Frankenweenie on a Sheet

September 22, 2015 — Some Halloween Season moments I’m unsure if I should post about. There are so many that I love, but I don’t know if they’re interesting enough to put in front of an audience...even though it’s technically too early in this season of daily posts for me to turn down any possible topic.

Like the other night, when we watched Frankenweenie in the barn attic.

It’s a great tradition. We throw a sheet over the rafters for a screen, lay out in dusty pool chairs, drink ciders and eat candy corn mixed with popcorn, and watch a creepy flick. But I’ve written about the tradition before. Like here. And here. And I feel like I post about the barn too much in general, honestly. It’s getting to the point that I should just move my family into it during the Halloween Season. I guess I need to start exploring my house attic instead. Or attics. Somehow we have two.

I wasn’t planning on writing about the night. I threw a bad-quality phone pic on the socials and that was going to be the extent of contentizing it. Nothing much happened. We had some technical difficulties, of course. That’s almost part of the tradition. Something about iTunes not letting me spit HD through a projector I bought six years ago when I was invited to give my first book talk. I eventually figured out a solution. It just took me disappearing back into the cozy bubble of wifi we sometimes call “the house” to do some research.

The upside to the glitch is we burned some daylight and got to watch the movie in pitch darkness with all our cricket friends. The downside is we couldn’t finish the movie until the next day because apparently responsible parents make their kids go to bed at a reasonable hour for school the next day.

But it was fun. Frankenweenie, which I hadn’t watched since its theatrical debut, seemed particularly apt, especially the point where the main character Victor is projecting a movie on a sheet, giving us the strange reality-vertigo of watching a movie on a sheet that’s in a movie on a sheet, or when he slips into an attic that looked very much like the one in which we were sitting and watching him. Minus the junior mad scientist equipment.

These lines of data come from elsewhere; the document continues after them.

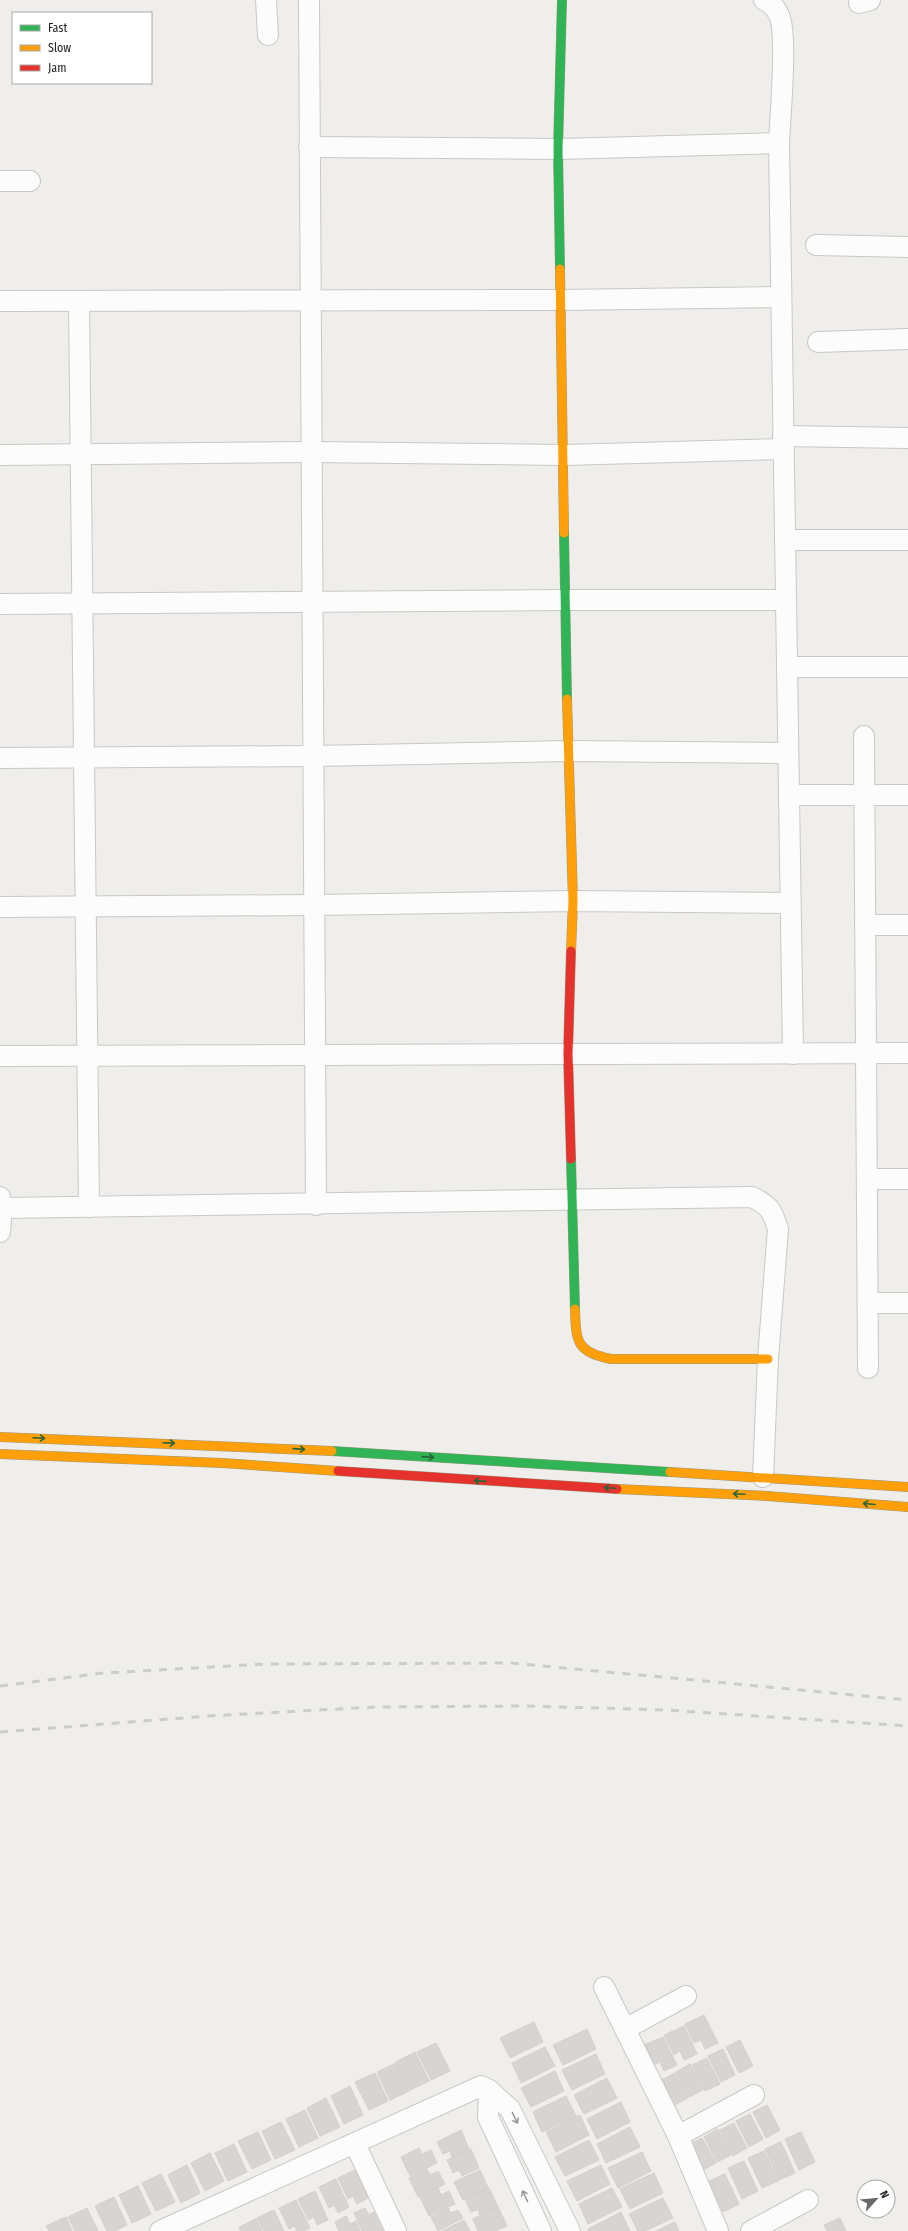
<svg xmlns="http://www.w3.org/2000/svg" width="908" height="2231" font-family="'Fira Sans Condensed',sans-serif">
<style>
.building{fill:#d7d4d2;stroke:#d3d0cc}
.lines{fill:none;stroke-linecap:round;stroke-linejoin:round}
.street-casing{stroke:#c9c8c7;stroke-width:22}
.fast-casing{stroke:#999a82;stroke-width:10}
.slow-casing{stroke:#999a82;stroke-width:10}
.jam-casing{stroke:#999a82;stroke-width:10}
.street{stroke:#fdfcfc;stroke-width:20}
.fast{stroke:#30b455;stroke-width:9}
.slow{stroke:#ff9f0a;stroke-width:9}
.jam{stroke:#e5322d;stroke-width:9}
.rail{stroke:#ccc;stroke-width:3;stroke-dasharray:8 8;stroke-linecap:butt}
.oneway{stroke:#286439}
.oneway2{stroke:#9a9a9a}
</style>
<rect width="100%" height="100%" fill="#f0eeeb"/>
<!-- building -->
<g class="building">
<polygon points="704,2015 718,2043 705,2049 701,2040 694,2043 685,2024"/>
<polygon points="534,2022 543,2042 510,2058 500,2038"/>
<polygon points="684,2026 697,2054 684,2060 680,2051 674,2055 664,2035"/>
<polygon points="587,2029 596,2049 563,2065 553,2045"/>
<polygon points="663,2037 677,2065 664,2071 660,2062 653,2065 644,2045"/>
<polygon points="740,2040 753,2066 739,2073 726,2047"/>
<polygon points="436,2043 450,2071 431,2080 417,2052"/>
<polygon points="545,2047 555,2066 521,2083 512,2063"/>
<polygon points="723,2049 735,2075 721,2082 708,2056"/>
<polygon points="415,2052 429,2081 410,2090 396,2062"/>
<polygon points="596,2054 605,2074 572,2090 562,2070"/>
<polygon points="707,2058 720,2084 705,2091 692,2065"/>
<polygon points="396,2063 409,2091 390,2100 377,2072"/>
<polygon points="690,2064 703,2090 689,2097 676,2072"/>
<polygon points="555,2071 564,2091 531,2107 521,2088"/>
<polygon points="375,2073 388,2101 369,2110 355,2082"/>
<polygon points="675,2073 688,2098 673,2106 661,2080"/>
<polygon points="607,2078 617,2098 584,2114 574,2095"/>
<polygon points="350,2086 363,2115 344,2124 331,2096"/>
<polygon points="566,2096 576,2116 542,2132 533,2112"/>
<polygon points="326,2098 340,2127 320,2136 307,2108"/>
<polygon points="621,2102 630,2122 597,2139 587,2119"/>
<polygon points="767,2105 780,2130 766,2138 753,2112"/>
<polygon points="305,2110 318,2138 299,2147 286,2119"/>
<polygon points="750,2114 763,2139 749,2147 736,2121"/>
<polygon points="580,2115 589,2135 556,2152 546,2132"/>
<polygon points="281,2122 295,2150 275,2159 262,2131"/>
<polygon points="734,2123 747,2148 733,2156 720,2130"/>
<polygon points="630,2127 640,2147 606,2163 597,2144"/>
<polygon points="718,2129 731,2155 717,2162 704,2137"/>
<polygon points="461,2130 469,2149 452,2157 450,2151 443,2154 437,2142"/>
<polygon points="258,2132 271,2160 252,2169 238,2141"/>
<polygon points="801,2132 815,2162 799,2170 785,2139"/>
<polygon points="702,2138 716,2163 701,2171 688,2145"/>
<polygon points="589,2140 599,2160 565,2176 555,2157"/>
<polygon points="781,2142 795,2173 779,2180 765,2149"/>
<polygon points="234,2144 247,2172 228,2181 215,2153"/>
<polygon points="419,2148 422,2154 431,2150 437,2163 410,2176 401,2157"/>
<polygon points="471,2149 479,2168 462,2176 459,2170 453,2173 447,2160"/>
<polygon points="764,2151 778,2181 762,2188 748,2158"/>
<polygon points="642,2152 651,2171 618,2188 608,2168"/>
<polygon points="210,2153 224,2181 205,2191 191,2163"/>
<polygon points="744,2161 758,2191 742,2199 728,2168"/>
<polygon points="187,2165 200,2193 181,2203 168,2175"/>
<polygon points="601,2165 610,2184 577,2201 567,2181"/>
<polygon points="427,2169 430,2175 438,2171 445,2184 418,2197 409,2178"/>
<polygon points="355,2170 368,2198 357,2204 353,2196 348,2199 338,2178"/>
<polygon points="480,2170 488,2188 463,2200 454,2182"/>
<polygon points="654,2173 663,2193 630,2209 620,2189"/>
<polygon points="161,2174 175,2202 156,2211 142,2183"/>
<polygon points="725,2174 739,2204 723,2212 709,2181"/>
<polygon points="336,2179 349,2207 338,2213 334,2205 329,2208 319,2187"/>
<polygon points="138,2186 151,2214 132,2223 119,2195"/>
<polygon points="438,2188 441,2195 449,2191 455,2204 429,2216 420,2197"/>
<polygon points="489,2188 498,2207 480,2215 478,2209 471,2212 465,2199"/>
<polygon points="612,2188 622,2207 588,2224 579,2204"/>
<polygon points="315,2191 328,2220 317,2225 314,2217 308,2220 298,2199"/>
<polygon points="114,2197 127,2225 115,2231 107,2231 95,2206"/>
<polygon points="663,2198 673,2218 645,2231 638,2231 629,2214"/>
<polygon points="296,2200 310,2228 304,2231 297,2231 295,2226 289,2229 279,2208"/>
<polygon points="498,2207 507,2226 495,2231 478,2231 473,2219"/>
<polygon points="87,2208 98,2231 75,2231 68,2217"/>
<polygon points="365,2208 369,2215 374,2212 383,2231 362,2231 354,2213"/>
<polygon points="448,2208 451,2213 458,2210 463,2218 438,2231 431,2217"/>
<polygon points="274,2210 284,2231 264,2231 257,2218"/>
<polygon points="621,2212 630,2231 589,2231 588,2229"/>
<polygon points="346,2216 350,2224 356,2221 360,2231 339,2231 335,2222"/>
<polygon points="66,2217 72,2231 49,2231 46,2226"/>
<polygon points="840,2218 846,2231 827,2231 824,2225"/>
<polygon points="256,2219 262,2231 241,2231 239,2227"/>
<polygon points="464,2220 470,2231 442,2231"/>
<polygon points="675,2222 679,2231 656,2231"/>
</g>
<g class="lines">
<defs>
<g id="street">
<polyline points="266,0 268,35"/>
<polyline points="309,0 316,1205"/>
<path d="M764,0c7,3 12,8 15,15 9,19 1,103 0,128l14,911"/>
<polyline points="859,3 870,0"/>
<polyline points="309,147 558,149 779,143"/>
<polyline points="0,181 30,181"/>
<polyline points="816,245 908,247"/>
<polyline points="0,301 560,300 781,297"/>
<polyline points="79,301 89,1207"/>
<polyline points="818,342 908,339"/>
<polyline points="783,436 908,438"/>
<polyline points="0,455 311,452 564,455 784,449"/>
<polyline points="785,540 908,540"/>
<polyline points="0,604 565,600 786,600"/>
<polyline points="787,667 908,667"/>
<polyline points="864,736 868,1368"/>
<polyline points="0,758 313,756 568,751 788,753"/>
<polyline points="789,795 908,795"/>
<polyline points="0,907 314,905 573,901 790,903"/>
<polyline points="865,925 908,925"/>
<polyline points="0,1056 908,1053"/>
<polyline points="867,1179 908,1179"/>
<polyline points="0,1197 2,1208 0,1232"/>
<path d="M2,1208l750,-11c18,9 20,13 26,32l-10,130 -5,118"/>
<polyline points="868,1303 908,1303"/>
<polyline points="604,1987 678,2136 718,2231"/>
<polyline points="625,2029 686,1996"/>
<polyline points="489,2090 488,2117 541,2231"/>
<polyline points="678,2136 754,2095"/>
<polyline points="355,2144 396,2231"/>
<polyline points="160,2231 481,2086 489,2090 510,2109 570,2231"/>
<polyline points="751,2231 808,2200"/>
</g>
<g id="fast">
<polyline points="560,269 558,149 562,0"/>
<polyline points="564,533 567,699"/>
<polyline points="571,1159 575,1309"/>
<polyline points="332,1451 670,1472"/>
</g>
<g id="slow">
<polyline points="560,269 564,533"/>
<polyline points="567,699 573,901 571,951"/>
<path d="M575,1309c1,32 1,43 36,50h157"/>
<polyline points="0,1437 332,1451"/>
<polyline points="0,1454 222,1463 338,1471"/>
<polyline points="670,1472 908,1487"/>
<polyline points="617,1489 767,1496 908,1507"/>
</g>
<g id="jam">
<polyline points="571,1159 568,1054 571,951"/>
<polyline points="338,1471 617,1489"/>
</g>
</defs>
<!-- street casing -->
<use href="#street" class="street-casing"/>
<!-- fast casing -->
<use href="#fast" class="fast-casing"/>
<!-- slow casing -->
<use href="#slow" class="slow-casing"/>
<!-- jam casing -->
<use href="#jam" class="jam-casing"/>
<!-- street -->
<use href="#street" class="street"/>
<!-- fast -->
<use href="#fast" class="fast"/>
<!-- slow -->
<use href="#slow" class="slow"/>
<!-- jam -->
<use href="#jam" class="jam"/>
<!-- rail -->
<g class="rail">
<polyline points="0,1686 104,1673 266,1664 511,1663 908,1700"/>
<polyline points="0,1732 208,1716 375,1707 527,1706 666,1710 908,1726"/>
</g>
</g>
<!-- one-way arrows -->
<defs><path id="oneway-shaft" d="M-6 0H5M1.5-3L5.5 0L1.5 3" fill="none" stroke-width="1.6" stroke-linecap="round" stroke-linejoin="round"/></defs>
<g class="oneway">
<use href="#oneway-shaft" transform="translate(39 1438) rotate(3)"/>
<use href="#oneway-shaft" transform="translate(169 1443) rotate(2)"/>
<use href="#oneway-shaft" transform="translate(299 1449) rotate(4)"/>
<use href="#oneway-shaft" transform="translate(428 1457) rotate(4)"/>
<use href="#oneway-shaft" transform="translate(480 1481) rotate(-176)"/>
<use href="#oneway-shaft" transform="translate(610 1488) rotate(-177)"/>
<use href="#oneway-shaft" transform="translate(739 1494) rotate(-177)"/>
<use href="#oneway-shaft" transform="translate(869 1504) rotate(-175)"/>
</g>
<g class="oneway2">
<use href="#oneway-shaft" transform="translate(515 2118) rotate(64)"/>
<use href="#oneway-shaft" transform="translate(525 2196) rotate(-115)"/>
</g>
<!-- legend -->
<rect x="12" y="12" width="140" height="72" fill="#ffffff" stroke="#a7a7a7"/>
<rect x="20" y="25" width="20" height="6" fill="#30b455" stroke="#a7a7a7"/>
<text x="48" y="32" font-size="12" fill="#222222">Fast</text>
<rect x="20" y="45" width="20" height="6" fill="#ff9f0a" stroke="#a7a7a7"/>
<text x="48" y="52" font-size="12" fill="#222222">Slow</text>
<rect x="20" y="65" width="20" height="6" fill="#e5322d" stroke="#a7a7a7"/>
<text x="48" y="72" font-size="12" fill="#222222">Jam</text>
<!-- north arrow -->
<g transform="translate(876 2199) rotate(63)"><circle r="19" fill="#ffffff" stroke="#a7a7a7"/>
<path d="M0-3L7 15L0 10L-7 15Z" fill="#6a6968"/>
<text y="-6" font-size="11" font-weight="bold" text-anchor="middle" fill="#222222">N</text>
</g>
</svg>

I always loved the original live-action short film it was based on, but I remember finding the stop-motion, full-length movie kind of cold and stiff (sorry, didn’t have the energy to actively avoid that pun) when I first watched it. Granted, I was also fresh off watching the amazing ParaNorman in theaters just a few weeks previously and that’s a hard act to follow. But on this rewatch I liked it a lot more. The smell of old wood and candy corn helped, I think.

Still, even after we returned back to wifi sweet wifi, I wasn’t planning on writing about it. Then my wife told me, “I took some pictures. I’ll Dropbox them to you.”

When I took a look at them, I realized that while I was in the house cursing iTunes and fretting over messing up plans that we’d built up to our oldest daughter all day, I saw that they had a blast, dancing with skeletons and taking pictures of dust motes and generally not worrying about whether I’d passed the point of being too old to figure modern technology out. For the record, I am very, very close.

So I wanted to post the photos. And to do that I gotta wrap some words around them. And these are those words. And those are vague pronouns.

Still, I’m not sure if this is interesting to you. But I finally decided that I wanted to post the photos and record this memory so that next summer or the summer after that or the summer after that, I’ll be able to read this article and remember this night. To feel the coolness of the cross breeze fluttering the movie screen. To laugh at the annoyance of having to shoo our toddler away from the exposed wires over and over again. To glory in the fact that we’re to the point in pop culture that a story about grave robbing and dead animals is great children’s fare.

Plus, if I’m finding reason to write about dog food this season, all bets are off that I know what my readership wants anyway.

But know this: If I invited all of you over to my house, this is where and how we would party.